How To Create Impactful Transitions
I am often asked how to make impactful transitions between the opening of customer meetings and the value you want to create. Transitions are essential, as you probably all experience daily at customer meetings. It’s that moment when the meeting starts to get interesting for the customer. How do you create the best transitions?
Prepare with the end in mind.
You need to prepare for your meeting with the end in mind. This means, as a Trusted Advisor following the Selling with the Buyer’s Perspective approach, how do you think you can help grow the customer’s business? Based on that decision, decide what value you want to create during the meeting. For example, if the customer is in Why Change? of their buying process, you will focus on 3rd party research to change their perspective. On the other hand, once the customer is in Change to What? you will create value by focusing on what solution criteria need to be in place to make your business idea work, and you would like to share success stories of other similar customers you have helped.
What do you want the customer to discover?

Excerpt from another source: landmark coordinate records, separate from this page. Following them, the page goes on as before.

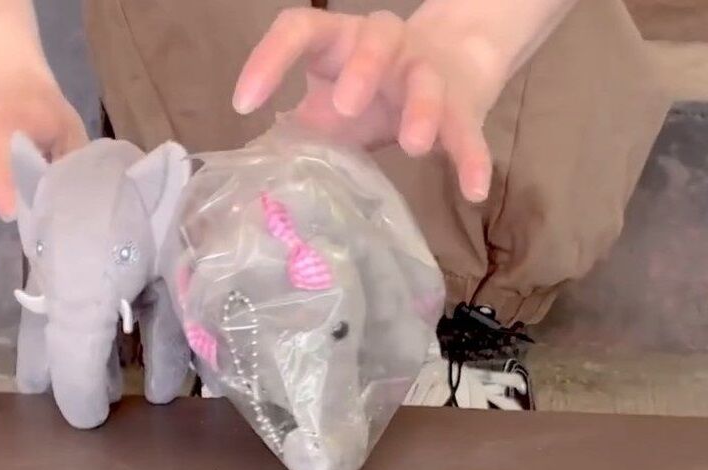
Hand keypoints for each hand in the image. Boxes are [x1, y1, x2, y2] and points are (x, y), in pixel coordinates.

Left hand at [234, 7, 513, 202]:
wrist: (454, 69)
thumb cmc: (373, 92)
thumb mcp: (328, 108)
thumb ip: (298, 133)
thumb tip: (254, 177)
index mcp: (340, 41)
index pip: (300, 29)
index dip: (270, 59)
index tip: (244, 104)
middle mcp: (385, 45)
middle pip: (377, 36)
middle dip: (363, 68)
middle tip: (345, 106)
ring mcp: (427, 71)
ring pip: (427, 79)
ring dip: (421, 109)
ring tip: (413, 145)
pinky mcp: (464, 106)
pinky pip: (468, 130)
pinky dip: (473, 159)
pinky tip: (473, 191)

A crucial part of your preparation is deciding what you want your stakeholders to discover. To reach these conclusions, start with obtaining Situational knowledge. Ideally, you will get AI to help you:
- What can you learn about their company?

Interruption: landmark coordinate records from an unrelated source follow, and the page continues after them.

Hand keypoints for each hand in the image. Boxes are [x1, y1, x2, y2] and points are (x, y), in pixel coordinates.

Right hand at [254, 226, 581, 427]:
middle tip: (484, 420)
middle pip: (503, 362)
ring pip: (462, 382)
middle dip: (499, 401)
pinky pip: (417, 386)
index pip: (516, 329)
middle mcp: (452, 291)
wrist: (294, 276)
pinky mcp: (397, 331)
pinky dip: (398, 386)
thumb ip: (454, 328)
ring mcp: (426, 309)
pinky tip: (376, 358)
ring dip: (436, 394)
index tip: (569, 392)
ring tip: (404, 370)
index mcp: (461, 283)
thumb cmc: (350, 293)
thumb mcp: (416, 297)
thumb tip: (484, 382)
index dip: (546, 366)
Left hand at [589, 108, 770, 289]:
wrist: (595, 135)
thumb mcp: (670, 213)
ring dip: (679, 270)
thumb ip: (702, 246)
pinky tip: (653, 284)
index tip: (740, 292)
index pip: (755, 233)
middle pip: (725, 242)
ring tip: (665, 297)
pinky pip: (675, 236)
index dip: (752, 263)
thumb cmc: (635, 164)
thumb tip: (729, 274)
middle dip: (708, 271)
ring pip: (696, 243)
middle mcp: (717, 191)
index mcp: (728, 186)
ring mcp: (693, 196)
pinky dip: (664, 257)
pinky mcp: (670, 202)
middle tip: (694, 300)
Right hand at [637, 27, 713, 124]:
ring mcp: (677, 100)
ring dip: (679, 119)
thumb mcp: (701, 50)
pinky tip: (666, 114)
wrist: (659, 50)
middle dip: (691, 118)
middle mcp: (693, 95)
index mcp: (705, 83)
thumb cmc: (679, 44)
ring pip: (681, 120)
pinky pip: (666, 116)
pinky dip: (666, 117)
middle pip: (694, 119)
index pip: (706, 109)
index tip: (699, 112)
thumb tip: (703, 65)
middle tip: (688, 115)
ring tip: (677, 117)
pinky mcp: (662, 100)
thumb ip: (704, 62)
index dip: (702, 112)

- What can you learn about their industry?
- What can you learn about the stakeholders you are about to meet?
Imagine that you are about to meet with a prospect. These customers are automatically in a Service in Place state. They do not use you as a supplier but instead your competitor. How would a Why Change? conversation go, and how do you transition to your business idea?
Show – Verify
After a short, polite chit-chat, to control the meeting, you want to show the contact person that you have done your homework. You are well prepared; you understand their business model and how they make money. You have a good idea of who their customers are and what business challenges they face.
Customers do not like to answer a laundry list of questions from salespeople but like a conversation about what interests them. Hence, the better you are prepared and show what you know, the more likely your stakeholders will engage.

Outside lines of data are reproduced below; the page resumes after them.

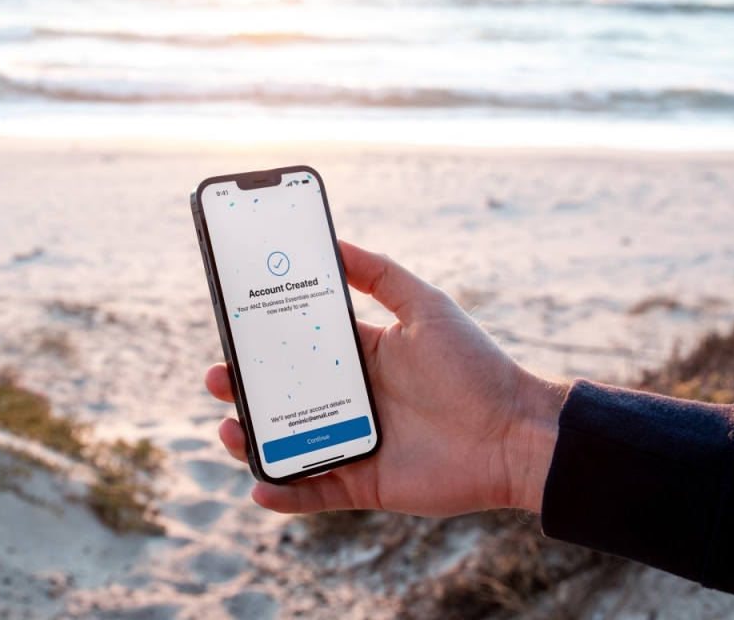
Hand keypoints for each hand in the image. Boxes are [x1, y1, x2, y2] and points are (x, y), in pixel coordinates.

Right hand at [205, 241, 566, 515]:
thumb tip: (334, 241)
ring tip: (230, 429)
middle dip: (243, 389)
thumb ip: (379, 273)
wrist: (516, 433)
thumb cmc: (474, 366)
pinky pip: (313, 492)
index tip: (231, 329)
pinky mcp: (364, 483)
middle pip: (282, 395)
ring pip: (287, 442)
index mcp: (360, 356)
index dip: (263, 341)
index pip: (298, 347)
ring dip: (252, 440)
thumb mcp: (424, 306)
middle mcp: (351, 398)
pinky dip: (283, 492)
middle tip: (217, 379)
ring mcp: (353, 442)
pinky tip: (259, 487)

It is important to keep this as a conversation and be aware that your customers always know more about themselves. So, after your ‘show,’ make sure you ‘verify’ with your stakeholders that you understood their situation and challenges well enough.
The ‘Ask’ Transition
At this stage, you have not shared anything, neither your business idea nor the insights to change their perspective. You need a smooth transition, a shift that keeps the conversation interesting and requires the customer to really get involved in the business idea you are about to share. For this, you need to have prepared a strategic question you can ask when you feel the moment is right.
For example, in a Why Change? conversation where you would like the stakeholder to discover that you can help them get more clicks on their website, shop at greater basket values, and convert more orders, you can ask: “What does your B2C strategy look like to grow your eCommerce business?” This open question will get the customer to convey what that is, which is your transition to sharing third-party research on that topic.
When the stakeholder is in Change to What? you can ask, “What solutions need to be in place to improve your customer’s web shopping experience?” Again, this is your transition to sharing customer success stories.
Be Strategic
Your ASK TRANSITION question must be an open question to reveal the customer’s current strategy. This transition is so impactful because whatever the customer shares with you is the current benchmark what works for them; What they have thought that would work as a strategy. As a Trusted Advisor, you offer help and share insights that will change their perspective. Explain how to use these insights to overcome their challenge and drive better results. You will be perceived as trustworthy because you have helped other customers with that before. Do you see now what a great, impactful transition can do?